*WHAT NEEDS TO BE DONE:*
A single number is the answer here: the count of lines in the data below that include the word "многоквартирных".

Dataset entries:
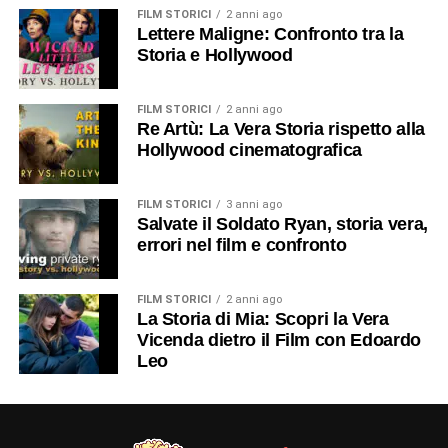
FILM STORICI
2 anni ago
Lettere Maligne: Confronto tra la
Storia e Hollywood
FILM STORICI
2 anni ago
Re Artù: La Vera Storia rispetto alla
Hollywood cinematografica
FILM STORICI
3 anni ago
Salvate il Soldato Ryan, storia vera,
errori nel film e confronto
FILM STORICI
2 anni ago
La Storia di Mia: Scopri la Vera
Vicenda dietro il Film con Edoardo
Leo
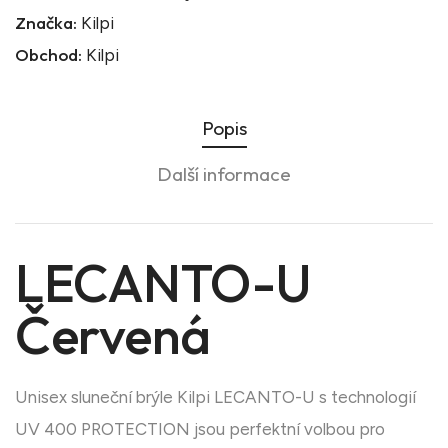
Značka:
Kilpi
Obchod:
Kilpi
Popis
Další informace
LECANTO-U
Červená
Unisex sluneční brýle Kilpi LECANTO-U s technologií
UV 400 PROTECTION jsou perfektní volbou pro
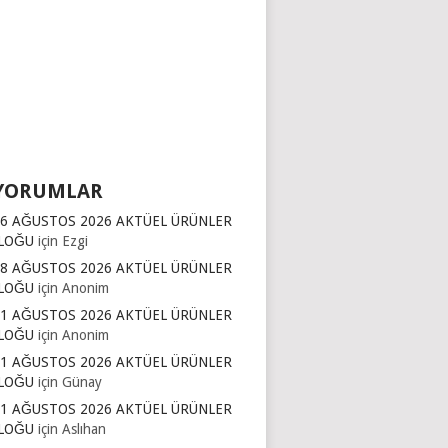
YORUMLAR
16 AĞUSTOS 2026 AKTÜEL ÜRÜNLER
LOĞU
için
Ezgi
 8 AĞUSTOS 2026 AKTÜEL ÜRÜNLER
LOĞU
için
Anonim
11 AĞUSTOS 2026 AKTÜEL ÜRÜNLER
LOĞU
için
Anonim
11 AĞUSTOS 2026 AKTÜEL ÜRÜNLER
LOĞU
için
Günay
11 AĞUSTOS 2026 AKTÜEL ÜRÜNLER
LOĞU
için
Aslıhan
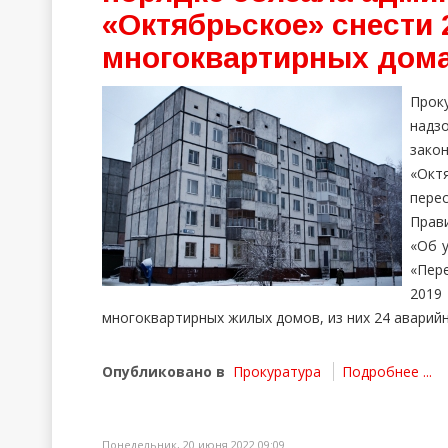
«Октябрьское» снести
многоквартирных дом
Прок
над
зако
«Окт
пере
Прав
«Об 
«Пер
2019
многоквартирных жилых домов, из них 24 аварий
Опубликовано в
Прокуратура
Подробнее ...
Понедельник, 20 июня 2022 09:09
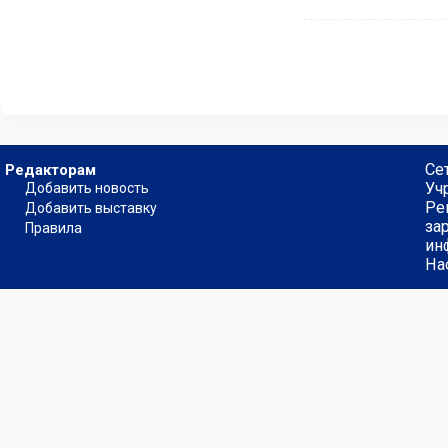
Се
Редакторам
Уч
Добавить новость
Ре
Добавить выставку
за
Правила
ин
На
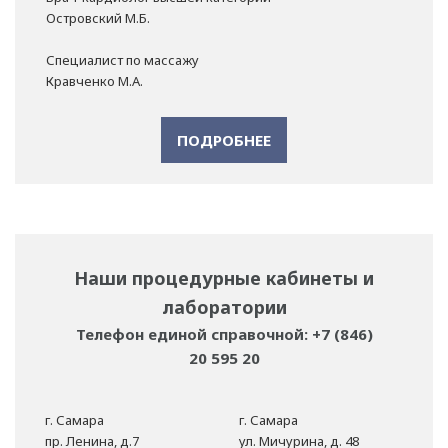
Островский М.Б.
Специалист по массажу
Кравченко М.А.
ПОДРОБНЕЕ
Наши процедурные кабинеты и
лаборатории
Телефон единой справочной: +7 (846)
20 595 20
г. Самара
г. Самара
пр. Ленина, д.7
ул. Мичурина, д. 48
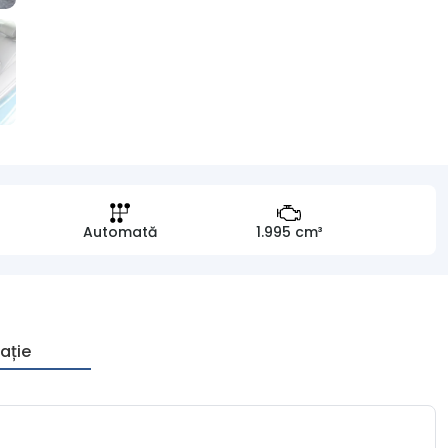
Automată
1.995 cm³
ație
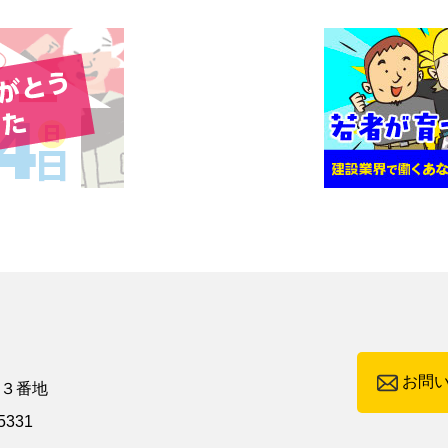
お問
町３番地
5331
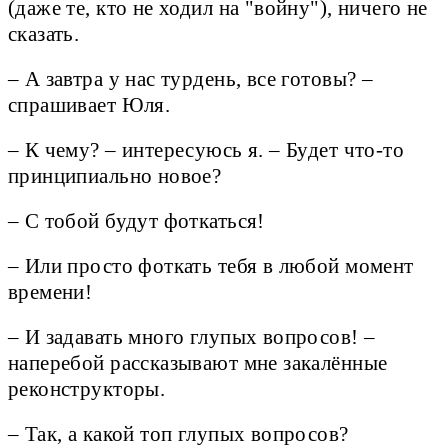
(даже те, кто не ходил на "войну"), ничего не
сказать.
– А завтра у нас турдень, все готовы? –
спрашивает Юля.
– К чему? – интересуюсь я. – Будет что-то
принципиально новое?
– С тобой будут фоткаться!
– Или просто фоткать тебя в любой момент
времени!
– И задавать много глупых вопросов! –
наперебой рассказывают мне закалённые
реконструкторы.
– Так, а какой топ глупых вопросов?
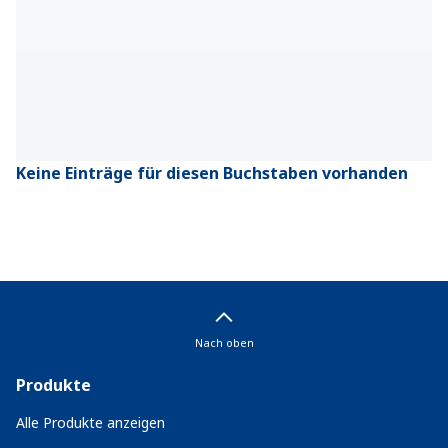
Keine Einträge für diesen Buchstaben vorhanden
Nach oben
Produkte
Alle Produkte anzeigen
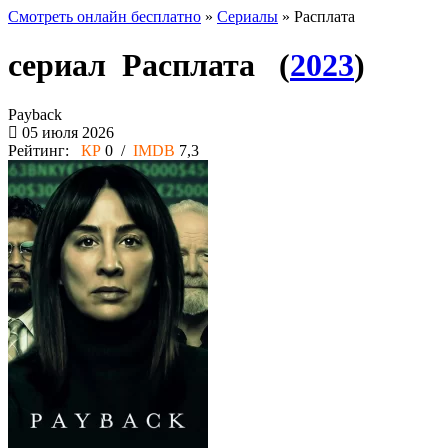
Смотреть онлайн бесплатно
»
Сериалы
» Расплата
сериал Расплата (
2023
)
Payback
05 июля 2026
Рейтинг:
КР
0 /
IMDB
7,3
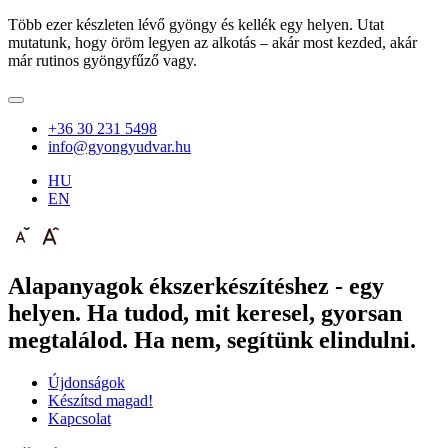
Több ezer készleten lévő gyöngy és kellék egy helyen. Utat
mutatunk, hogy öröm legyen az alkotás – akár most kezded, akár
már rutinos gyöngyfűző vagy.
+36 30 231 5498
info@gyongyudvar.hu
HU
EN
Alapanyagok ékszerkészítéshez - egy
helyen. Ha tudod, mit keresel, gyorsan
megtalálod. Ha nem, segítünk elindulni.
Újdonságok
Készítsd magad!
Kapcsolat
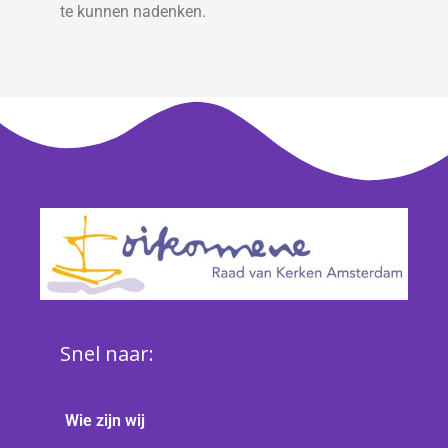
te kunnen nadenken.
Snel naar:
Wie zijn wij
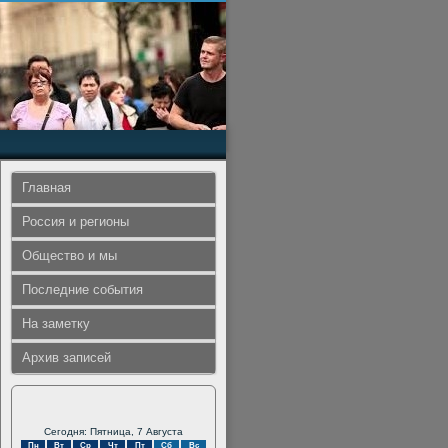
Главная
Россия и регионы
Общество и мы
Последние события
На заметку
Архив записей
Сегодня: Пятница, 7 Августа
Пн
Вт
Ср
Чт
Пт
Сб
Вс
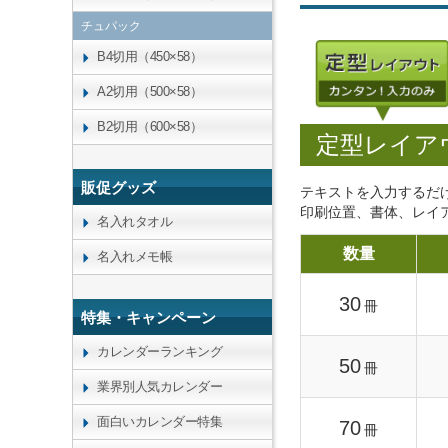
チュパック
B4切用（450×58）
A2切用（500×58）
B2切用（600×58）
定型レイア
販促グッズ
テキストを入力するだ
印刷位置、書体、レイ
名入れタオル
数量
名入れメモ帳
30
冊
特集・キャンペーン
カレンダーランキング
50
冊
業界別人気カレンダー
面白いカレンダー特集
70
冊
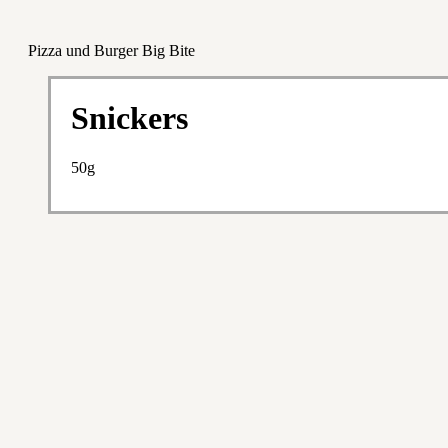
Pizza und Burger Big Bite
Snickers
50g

*TASK RESULT:*
2